Understanding Return on Equity

November 13, 2011 at 19:29

Eric

When evaluating dividend paying stocks a key factor is return on equity or ROE.  It’s a measure of how efficiently a company is using the capital it has to grow profits which, in turn, grow dividend payments.

Stock markets exist to facilitate the exchange of capital.  Investors have capital that they’re looking to earn a return on and corporations need capital to operate and grow.  Equity investments like stocks allow investors to exchange some of their capital for a small equity stake in a corporation and they expect that equity stake to produce profits for them.

But all profits are not the same.  Profits from sales are different than profits from equity.  A company might earn 10% profit margin on 200 million dollars in sales but all that tells us is that it’s been a good year.  Sales can ebb and flow and are, at best, a short term indicator of company health.  A long and growing history of sales builds a different kind of return – return on equity.

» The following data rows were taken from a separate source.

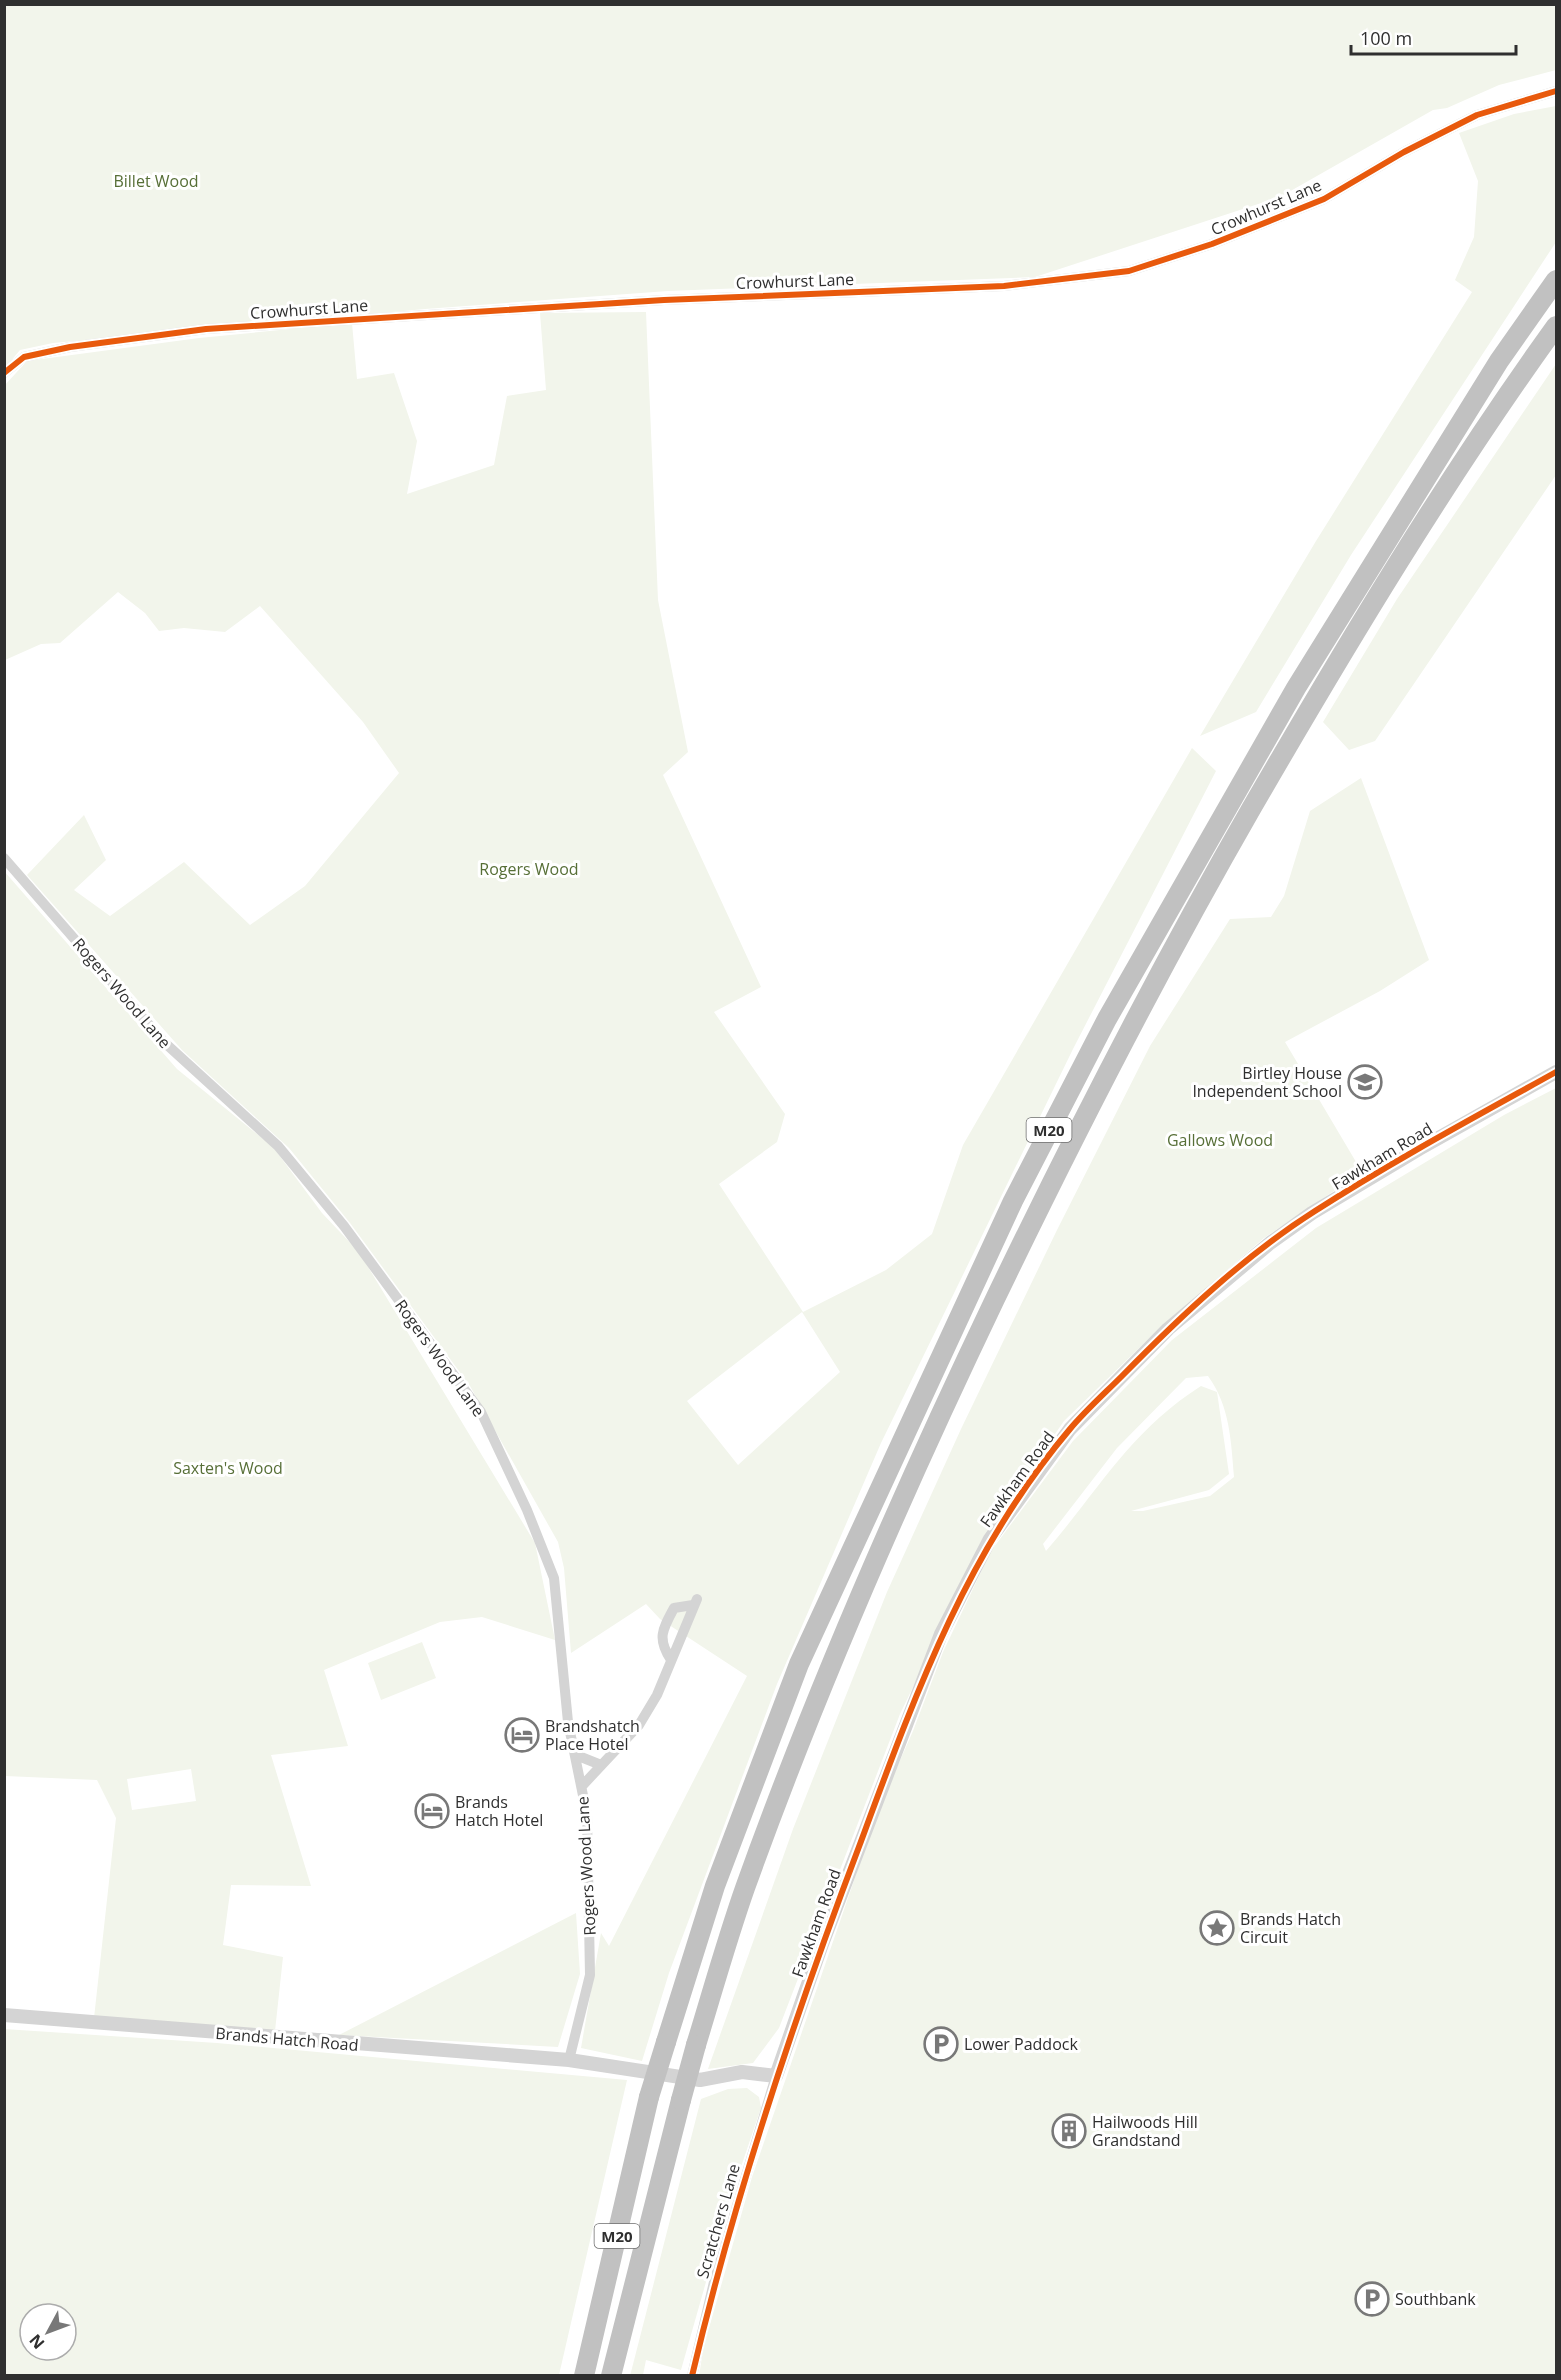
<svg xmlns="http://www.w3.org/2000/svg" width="1561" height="2380" font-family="'Open Sans',sans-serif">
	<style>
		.green { fill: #f2f5eb; fill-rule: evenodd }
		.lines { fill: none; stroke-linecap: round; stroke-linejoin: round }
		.minor { stroke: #d4d4d4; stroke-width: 10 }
		.tertiary { stroke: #d4d4d4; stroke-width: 14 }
		.motorway { stroke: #c1c1c1; stroke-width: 20 }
		.motorway-bridge { stroke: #c1c1c1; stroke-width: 20 }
		.cycleway-casing { stroke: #fff; stroke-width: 10 }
		.cycleway { stroke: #e8590c; stroke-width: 6 }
		.labels { text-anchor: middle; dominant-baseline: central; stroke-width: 6; stroke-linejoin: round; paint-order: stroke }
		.shield { fill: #fff; stroke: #6d6d6d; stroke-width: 1.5 }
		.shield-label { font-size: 15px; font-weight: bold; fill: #2f2f2f }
		.park-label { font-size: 16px; fill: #576f37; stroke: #fff }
		.street-label { font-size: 16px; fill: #2f2f2f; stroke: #fff }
		.poi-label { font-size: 16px; fill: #2f2f2f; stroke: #fff; text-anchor: start }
	</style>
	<rect width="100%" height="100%" fill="#fff"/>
	<!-- green -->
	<path class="green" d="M 1556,4 L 1556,70 L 1499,85 L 1447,108 L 1433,110 L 1280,197 L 1035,277 L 668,291 L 425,309 L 53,343 L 20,350 L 5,368 L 4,5 Z
		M 1556,106 L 1556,242 L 1351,555 L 1256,712 L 1200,736 L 1316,541 L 1472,292 L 1455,280 L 1474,237 L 1478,181 L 1459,133 L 1514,114 Z
		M 646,312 L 658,600 L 688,752 L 663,775 L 761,987 L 714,1012 L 785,1114 L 777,1142 L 719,1184 L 803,1312 L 886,1270 L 932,1234 L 963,1145 L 1192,748 L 1216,771 L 1073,1049 L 881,1443 L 777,1684 L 669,1973 L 642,2061 L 581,2048 L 601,1933 L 609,1946 L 747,1676 L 660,1619 L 646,1604 L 571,1653 L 564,1568 L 558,1542 L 470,1386 L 350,1223 L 289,1148 L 182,1050 L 27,875 L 84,815 L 106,860 L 74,890 L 110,916 L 184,862 L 250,925 L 305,886 L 399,773 L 363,722 L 260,606 L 225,632 L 184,628 L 159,631 L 145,613 L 118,592 L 60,643 L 41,644 L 5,660 L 4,386 L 27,361 L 199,338 L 352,323 L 357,379 L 394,373 L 417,441 L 407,494 L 494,465 L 507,396 L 546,390 L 540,313 ZM 802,1312 L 840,1372 L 738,1465 L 687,1401 Z
		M 1556,364 L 1556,475 L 1375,741 L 1349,750 L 1323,722 L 1397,599 Z
		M 1361,778 L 1429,960 L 1380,991 L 1285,1042 L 1362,1172 L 1264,1238 L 1165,1323 L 1064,1421 L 989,1529 L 900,1714 L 779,2028 L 753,2063 L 708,2069 L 793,1829 L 887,1592 L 961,1429 L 1057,1230 L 1150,1046 L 1230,919 L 1271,917 L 1284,896 L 1310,811 Z
		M 4,871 L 177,1069 L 273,1147 L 322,1213 L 359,1252 L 535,1543 L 555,1640 L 482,1617 L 440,1622 L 324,1670 L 348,1746 L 271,1755 L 311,1886 L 231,1885 L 223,1945 L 283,1957 L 275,2031 L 94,2018 L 116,1818 L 97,1780 L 5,1776 ZM 191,1769 L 196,1801 L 132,1810 L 127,1779 Z
		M 1556,1088 L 1556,2375 L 699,2376 L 706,2331 L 709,2328 L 752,2177 L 879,1808 L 913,1731 L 943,1652 L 991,1551 L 1073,1441 L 1172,1340 L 1316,1228 L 1504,1115 ZM 1208,1376 C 1230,1406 1231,1441 1234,1477 L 1210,1496 L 1143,1511 L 1131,1511 L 1209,1490 L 1229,1474 L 1217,1392 L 1201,1386 C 1130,1431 1099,1490 1046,1551 L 1043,1544 L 1117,1448 L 1186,1378 Z
		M 422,1642 L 436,1678 L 381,1700 L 368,1663 Z
		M 576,1913 L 580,1974 L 558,2047 L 339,2035 Z
		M 4,2029 L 217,2043 L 627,2080 L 559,2375 L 5,2375 ZM 30,2314 L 66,2314 L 66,2350 L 30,2350 Z
		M 747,2088 L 759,2097 L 761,2108 L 727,2208 L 681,2370 L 646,2360 L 643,2375 L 630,2376 L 701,2099 L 728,2089 Z"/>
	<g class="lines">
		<!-- minor -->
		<path class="minor" d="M 4,373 L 24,357 L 70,347 L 206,329 L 664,300 L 1004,286 L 1129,271 L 1212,244 L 1324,199 L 1404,152 L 1477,115 L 1556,91
			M 4,858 L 165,1043 L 278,1146 L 344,1226 L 481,1412 L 527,1510 L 554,1578 L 568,1722 L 587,1815 L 590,1975 L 569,2060
			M 671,1660 C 657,1639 662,1630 674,1608 L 693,1605
			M 576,1755 L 601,1765
			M 582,1786 L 639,1725 L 657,1695 L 697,1599
			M 692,2376 L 714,2282 L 776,2076"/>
		<!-- tertiary -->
		<path class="tertiary" d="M 4,2015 L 569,2060 L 700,2080 L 742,2072 L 776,2076 L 822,1944 L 941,1634 L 990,1539 L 1070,1429 L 1168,1329 L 1270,1243 L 1312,1213 L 1419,1149 L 1556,1072"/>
		<!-- motorway -->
		<path class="motorway" d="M 666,2042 L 715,1886 L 799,1664 L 1013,1201 L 1107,1019 L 1296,688 L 1499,361 L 1556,280
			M 696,2045 C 712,1993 727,1939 745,1888 C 817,1687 903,1491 995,1299 C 1075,1133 1159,969 1251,809 C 1346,645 1445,480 1556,326
			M 584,2376 L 649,2097
			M 611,2376 L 681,2100"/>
		<!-- motorway-bridge -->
		<path class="motorway-bridge" d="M 649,2097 L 666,2042
			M 681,2100 L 696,2045"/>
		<!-- cycleway casing -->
		<g class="cycleway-casing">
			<path id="cycleway" d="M 4,373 L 24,357 L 70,347 L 206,329 L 664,300 L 1004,286 L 1129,271 L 1212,244 L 1324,199 L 1404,152 L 1477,115 L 1556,91
				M 692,2376 C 735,2194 794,2018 860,1844 C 915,1695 966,1552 1070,1429 C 1086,1410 1104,1394 1122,1376 C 1180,1317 1244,1256 1315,1211 C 1393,1161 1475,1117 1556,1072"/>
		</g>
		<!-- cycleway -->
		<use href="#cycleway" class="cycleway"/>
	</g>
	<!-- icons -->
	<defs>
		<g id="school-ring" transform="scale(1.725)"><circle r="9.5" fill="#fff" stroke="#787878" stroke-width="1.5"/><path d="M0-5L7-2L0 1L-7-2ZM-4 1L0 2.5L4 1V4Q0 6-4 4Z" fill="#787878"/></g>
		<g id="hotel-ring" transform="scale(1.725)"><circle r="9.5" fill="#fff" stroke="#787878" stroke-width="1.5"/><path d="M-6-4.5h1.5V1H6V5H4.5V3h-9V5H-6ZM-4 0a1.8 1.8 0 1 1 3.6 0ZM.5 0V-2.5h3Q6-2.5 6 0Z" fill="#787878"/></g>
		<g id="sight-ring" transform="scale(1.725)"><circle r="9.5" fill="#fff" stroke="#787878" stroke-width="1.5"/><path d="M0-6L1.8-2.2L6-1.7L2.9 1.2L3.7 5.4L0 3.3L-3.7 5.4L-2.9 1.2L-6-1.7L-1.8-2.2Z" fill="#787878"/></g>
		<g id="parking-ring" transform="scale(1.725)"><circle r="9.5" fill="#fff" stroke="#787878" stroke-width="1.5"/><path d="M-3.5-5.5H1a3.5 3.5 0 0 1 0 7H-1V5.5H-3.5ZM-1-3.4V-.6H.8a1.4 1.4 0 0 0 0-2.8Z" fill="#787878"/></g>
		<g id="building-ring" transform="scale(1.725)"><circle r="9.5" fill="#fff" stroke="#787878" stroke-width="1.5"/><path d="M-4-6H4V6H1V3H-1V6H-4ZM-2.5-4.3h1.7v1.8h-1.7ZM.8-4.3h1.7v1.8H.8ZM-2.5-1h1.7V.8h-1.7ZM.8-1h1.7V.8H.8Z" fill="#787878"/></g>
	</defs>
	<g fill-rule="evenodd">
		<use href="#school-ring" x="1365" y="1082"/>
		<use href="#hotel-ring" x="522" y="1735"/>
		<use href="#hotel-ring" x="432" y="1811"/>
		<use href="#sight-ring" x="1217" y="1928"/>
		<use href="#parking-ring" x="941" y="2044"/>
		<use href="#building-ring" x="1069" y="2131"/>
		<use href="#parking-ring" x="1372" y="2299"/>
	</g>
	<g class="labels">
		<!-- shield labels -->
		<g class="shield">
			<rect x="1026.5" y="1118" width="45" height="24" rx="4.5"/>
			<rect x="594.5" y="2224" width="45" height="24" rx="4.5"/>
		</g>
		<g class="shield-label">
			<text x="1049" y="1130">M20</text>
			<text x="617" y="2236">M20</text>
		</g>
		<!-- park labels -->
		<g class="park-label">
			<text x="156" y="181">Billet Wood</text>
			<text x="529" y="869">Rogers Wood</text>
			<text x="1220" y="1140">Gallows Wood</text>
			<text x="228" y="1468">Saxten's Wood</text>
		</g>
		<!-- street labels -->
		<g class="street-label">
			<text transform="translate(1266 207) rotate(-23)">Crowhurst Lane</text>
			<text transform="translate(795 281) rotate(-2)">Crowhurst Lane</text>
			<text transform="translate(309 309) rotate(-4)">Crowhurst Lane</text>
			<text transform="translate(122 993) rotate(49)">Rogers Wood Lane</text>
			<text transform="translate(1382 1156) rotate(-31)">Fawkham Road</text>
			<text transform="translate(440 1358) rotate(54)">Rogers Wood Lane</text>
			<text transform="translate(1017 1479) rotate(-54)">Fawkham Road</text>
			<text transform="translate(586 1866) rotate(-93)">Rogers Wood Lane</text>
			<text transform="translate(816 1923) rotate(-70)">Fawkham Road</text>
			<text transform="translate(287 2039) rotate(5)">Brands Hatch Road</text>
			<text transform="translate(718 2221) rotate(-74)">Scratchers Lane</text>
		</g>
		<!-- poi labels -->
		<g class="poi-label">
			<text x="1342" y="1073" text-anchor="end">Birtley House<tspan x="1342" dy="18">Independent School</tspan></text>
			<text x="545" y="1726">Brandshatch<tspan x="545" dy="18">Place Hotel</tspan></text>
			<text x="455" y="1802">Brands<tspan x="455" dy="18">Hatch Hotel</tspan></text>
			<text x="1240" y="1919">Brands Hatch<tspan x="1240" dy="18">Circuit</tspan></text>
			<text x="964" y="2044">Lower Paddock</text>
			<text x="1092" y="2122">Hailwoods Hill<tspan x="1092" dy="18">Grandstand</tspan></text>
			<text x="1395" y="2299">Southbank</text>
		</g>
	</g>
	<!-- border -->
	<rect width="1561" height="2380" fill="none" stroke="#2f2f2f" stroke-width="12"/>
	<!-- north arrow -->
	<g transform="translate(48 2332) rotate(229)"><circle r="28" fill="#ffffff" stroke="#acacac" stroke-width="1.5"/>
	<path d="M0-4.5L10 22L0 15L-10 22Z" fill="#787878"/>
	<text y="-9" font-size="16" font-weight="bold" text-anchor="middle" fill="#2f2f2f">N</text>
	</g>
	<!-- scale -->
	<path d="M1351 45v9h165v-9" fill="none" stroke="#2f2f2f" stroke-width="3"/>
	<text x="1360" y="45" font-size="18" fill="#2f2f2f" stroke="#ffffff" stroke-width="4.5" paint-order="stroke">100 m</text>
</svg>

Equity is the amount shareholders have invested in a corporation and return on equity is profits compared to that equity.  A high return on equity means that a company earns a lot for every dollar invested while a low return on equity means they earn little.  A high return on equity means efficiency and a business whose growth is cheaper to fund while a low return on equity tends to mean slower growth because each dollar invested adds to the bottom line less efficiently.

Here’s a quick example that will make this relationship clear.

Suppose Company A is our corporation that has 200 million dollars in sales with a 10% profit margin for total yearly revenue of $20 million.  Company B has much larger sales of $2 billion but only a 1% profit margin for a yearly revenue that’s also $20 million.

On the surface, Company A looks like the better company.  It’s making the same profit off of less revenue and has ten times the profits per share of stock.

But what if Company A shows $500 million in shareholder equity while Company B shows $100 million?  Return on equity (ROE) is $20 million / $500 million or 4% ROE while Company B has $20 million / $100 million or 20% ROE.

It’s clear that Company B, even though it has a 1% profit margin, uses the equity investors have provided in much more efficiently than Company A.  For each dollar of shareholder equity, A returns 4% while B returns 20%.  Company A may have ten times more sales but company B is five times more efficient with its equity making it much easier for B to use equity to grow profits than A.

You don’t have to understand all these numbers to understand the core concept here – corporations that have high return on equity provide more value to shareholders for every dollar invested than corporations that have low return on equity.  Regardless of short term profits that may spike profit margin and short term share price growth, ROE is the metric that drives a long term and sustainable business.

And, for our purposes, return on equity also drives long term and sustainable dividend payments as well.